Und was machen diese komischen Menschen die vom “Rundfunkbeitrag” leben daraus? Nichts, einfach gar nichts. Wahrscheinlich ist der nano-Redakteur genau so ein DAU wie der Blumenfritze. Ich kann nur hoffen, dass die Bank den Schaden nicht ausgleichen musste, so wie hier:
LG Landshut beurteilt Eingabe von 100 TAN als nicht grob fahrlässig” (a-i3.org)

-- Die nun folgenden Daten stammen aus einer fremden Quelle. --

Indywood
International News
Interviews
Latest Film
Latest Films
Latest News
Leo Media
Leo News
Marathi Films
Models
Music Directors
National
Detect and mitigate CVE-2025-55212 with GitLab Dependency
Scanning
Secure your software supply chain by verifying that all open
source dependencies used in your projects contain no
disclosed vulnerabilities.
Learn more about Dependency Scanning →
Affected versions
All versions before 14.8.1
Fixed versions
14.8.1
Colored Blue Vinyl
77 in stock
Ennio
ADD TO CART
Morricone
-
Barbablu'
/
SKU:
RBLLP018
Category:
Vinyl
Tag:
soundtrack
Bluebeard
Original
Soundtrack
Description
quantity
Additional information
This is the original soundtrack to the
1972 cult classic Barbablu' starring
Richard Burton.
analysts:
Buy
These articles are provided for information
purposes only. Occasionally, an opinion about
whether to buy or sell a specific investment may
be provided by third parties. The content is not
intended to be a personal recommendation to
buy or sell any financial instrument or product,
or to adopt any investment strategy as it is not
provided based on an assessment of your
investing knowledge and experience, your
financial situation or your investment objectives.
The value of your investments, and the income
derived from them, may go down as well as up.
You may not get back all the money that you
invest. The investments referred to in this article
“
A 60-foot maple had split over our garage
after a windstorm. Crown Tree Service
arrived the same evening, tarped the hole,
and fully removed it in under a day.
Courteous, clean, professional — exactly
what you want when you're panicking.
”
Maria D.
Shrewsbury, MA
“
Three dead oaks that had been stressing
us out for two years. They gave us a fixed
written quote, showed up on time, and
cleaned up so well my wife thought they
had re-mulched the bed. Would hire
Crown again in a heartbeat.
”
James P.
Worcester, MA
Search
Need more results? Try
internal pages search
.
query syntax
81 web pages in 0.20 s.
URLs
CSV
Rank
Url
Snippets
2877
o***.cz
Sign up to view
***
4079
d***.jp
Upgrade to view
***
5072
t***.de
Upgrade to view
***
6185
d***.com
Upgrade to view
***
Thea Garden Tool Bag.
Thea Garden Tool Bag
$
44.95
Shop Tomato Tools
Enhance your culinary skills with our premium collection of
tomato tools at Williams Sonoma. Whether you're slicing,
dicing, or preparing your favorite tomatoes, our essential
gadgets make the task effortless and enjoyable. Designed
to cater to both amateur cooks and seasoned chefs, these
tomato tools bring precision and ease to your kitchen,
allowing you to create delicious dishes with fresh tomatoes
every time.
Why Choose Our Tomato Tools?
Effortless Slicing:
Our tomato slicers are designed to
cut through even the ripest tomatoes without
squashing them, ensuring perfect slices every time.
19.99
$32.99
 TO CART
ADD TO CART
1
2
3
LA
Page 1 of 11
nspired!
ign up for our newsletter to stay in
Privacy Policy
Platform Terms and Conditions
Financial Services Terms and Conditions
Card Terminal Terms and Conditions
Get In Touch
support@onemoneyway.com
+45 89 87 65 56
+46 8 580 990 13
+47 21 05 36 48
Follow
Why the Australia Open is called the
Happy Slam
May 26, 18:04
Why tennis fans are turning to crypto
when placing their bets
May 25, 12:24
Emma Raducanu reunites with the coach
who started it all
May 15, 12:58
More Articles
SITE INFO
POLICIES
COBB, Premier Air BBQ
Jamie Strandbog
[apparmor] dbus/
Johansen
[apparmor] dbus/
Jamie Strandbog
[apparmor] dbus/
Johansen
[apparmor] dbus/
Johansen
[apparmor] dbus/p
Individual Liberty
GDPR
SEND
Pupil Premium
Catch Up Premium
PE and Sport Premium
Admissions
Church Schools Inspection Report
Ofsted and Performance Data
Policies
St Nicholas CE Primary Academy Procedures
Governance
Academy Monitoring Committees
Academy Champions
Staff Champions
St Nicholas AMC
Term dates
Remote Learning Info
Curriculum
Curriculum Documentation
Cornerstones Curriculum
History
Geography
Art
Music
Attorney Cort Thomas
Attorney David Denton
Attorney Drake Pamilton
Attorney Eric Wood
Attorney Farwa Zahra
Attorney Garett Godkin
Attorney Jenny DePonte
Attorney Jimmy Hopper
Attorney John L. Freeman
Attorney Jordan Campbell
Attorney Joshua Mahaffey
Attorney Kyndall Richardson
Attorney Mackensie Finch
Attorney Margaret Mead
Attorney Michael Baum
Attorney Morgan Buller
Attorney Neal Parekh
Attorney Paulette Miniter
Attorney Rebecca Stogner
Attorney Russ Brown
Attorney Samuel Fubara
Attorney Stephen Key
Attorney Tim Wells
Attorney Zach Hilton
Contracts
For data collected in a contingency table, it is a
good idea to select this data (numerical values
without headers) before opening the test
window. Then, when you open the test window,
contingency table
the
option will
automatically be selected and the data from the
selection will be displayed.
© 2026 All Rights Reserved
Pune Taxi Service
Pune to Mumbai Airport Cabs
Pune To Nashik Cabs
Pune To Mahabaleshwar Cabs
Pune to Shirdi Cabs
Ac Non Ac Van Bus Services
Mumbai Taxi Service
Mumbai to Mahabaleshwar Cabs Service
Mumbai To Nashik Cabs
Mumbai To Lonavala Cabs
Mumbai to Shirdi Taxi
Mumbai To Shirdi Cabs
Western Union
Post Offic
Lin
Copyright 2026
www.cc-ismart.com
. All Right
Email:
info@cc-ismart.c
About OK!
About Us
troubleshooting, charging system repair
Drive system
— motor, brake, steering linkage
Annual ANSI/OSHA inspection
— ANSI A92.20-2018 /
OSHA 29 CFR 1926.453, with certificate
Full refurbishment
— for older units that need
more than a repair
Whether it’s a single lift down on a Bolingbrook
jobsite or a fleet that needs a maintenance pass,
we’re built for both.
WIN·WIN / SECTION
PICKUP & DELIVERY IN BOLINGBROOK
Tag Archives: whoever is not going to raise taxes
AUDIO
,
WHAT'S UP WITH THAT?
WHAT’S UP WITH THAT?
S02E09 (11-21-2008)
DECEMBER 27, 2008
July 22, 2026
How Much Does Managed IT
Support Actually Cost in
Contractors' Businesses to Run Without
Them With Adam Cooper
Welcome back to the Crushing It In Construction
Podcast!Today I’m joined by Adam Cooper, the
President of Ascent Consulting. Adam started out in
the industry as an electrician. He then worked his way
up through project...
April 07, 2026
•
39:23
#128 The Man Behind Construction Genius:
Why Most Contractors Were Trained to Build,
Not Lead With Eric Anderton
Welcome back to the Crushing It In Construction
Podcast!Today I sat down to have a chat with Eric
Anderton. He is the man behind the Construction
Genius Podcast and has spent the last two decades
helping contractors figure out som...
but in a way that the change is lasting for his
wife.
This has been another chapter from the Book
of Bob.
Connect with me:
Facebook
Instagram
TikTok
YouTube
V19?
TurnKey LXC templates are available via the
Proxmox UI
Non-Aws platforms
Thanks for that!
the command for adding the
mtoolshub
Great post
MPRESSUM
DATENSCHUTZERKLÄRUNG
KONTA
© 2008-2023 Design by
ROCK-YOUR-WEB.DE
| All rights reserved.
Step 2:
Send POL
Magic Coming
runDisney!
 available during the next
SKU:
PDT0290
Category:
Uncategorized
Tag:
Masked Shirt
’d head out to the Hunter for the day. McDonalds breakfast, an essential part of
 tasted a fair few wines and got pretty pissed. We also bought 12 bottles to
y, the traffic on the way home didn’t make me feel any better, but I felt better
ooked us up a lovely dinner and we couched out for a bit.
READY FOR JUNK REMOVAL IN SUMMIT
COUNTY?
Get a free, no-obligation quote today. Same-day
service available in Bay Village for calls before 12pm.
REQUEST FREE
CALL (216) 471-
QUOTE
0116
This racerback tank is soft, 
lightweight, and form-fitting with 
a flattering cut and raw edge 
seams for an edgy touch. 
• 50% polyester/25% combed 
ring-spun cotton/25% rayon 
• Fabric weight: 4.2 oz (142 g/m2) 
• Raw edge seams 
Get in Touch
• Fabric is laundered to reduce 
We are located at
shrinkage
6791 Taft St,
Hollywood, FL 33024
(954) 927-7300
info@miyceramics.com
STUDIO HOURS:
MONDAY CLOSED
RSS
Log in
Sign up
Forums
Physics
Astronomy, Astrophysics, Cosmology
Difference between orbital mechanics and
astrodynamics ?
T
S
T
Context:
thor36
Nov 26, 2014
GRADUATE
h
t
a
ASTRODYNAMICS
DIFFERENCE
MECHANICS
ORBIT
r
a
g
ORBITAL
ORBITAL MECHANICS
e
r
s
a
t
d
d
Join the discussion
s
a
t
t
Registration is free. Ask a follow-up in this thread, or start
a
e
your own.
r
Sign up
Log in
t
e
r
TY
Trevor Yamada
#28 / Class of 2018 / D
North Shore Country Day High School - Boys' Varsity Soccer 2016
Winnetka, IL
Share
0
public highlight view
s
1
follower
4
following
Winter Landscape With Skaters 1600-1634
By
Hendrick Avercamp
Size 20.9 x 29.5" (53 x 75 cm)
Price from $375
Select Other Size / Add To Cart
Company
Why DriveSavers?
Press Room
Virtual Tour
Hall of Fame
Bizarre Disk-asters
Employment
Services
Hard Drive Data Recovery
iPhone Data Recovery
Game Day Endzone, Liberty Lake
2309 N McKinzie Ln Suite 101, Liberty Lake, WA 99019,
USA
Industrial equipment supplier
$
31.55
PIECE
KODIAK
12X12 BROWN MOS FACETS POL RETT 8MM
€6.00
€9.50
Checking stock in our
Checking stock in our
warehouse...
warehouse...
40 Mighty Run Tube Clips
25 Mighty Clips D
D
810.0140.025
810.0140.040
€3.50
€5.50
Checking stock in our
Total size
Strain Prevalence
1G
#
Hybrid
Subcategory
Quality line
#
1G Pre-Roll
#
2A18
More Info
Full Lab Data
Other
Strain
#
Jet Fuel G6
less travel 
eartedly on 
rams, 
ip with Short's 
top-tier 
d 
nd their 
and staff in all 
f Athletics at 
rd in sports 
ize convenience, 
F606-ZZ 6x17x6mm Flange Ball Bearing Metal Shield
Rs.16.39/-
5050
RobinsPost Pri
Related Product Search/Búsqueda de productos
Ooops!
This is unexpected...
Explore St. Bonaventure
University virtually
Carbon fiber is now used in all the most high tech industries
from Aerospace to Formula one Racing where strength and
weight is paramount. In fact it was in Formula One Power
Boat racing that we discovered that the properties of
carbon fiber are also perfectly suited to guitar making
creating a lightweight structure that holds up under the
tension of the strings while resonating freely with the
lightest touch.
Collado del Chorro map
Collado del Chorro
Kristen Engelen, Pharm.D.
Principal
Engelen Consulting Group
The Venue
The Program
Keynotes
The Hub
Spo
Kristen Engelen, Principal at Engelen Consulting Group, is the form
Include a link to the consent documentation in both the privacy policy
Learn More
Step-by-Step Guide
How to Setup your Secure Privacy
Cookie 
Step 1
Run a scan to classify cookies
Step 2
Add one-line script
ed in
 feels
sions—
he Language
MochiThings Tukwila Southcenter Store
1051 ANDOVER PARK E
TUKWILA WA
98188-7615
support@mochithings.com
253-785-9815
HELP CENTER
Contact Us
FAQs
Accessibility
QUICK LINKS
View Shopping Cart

Das LG Landshut hat in einem Urteil vom 14.7.2011 geurteilt, dass die Eingabe von 100 Transaktionsnummern (TAN) auf einer gefälschten Internetseite nicht als grob fahrlässig zu beurteilen sei.
(…)
Das LG Landshut sprach ihm einen Anspruch in entsprechender Höhe gegen seine Bank zu.

Leider versagt auch der Mensch vom Fraunhofer-Institut für Kommunikation, vielleicht wollte aber auch nur der Sehrsehrkleinhirn-Redakteur gar nicht wissen, wie der Banking-Trojaner auf den Computer des Blumenfritzen gekommen ist. Bloß keine Details, sonst könnte der Zuschauer am Ende noch etwas lernen. :O|


Die Kriminellen haben oft leichtes Spiel, allerdings nicht weil sie so fähig sind, sondern einfach weil die “Opfer” zu dämlich sind.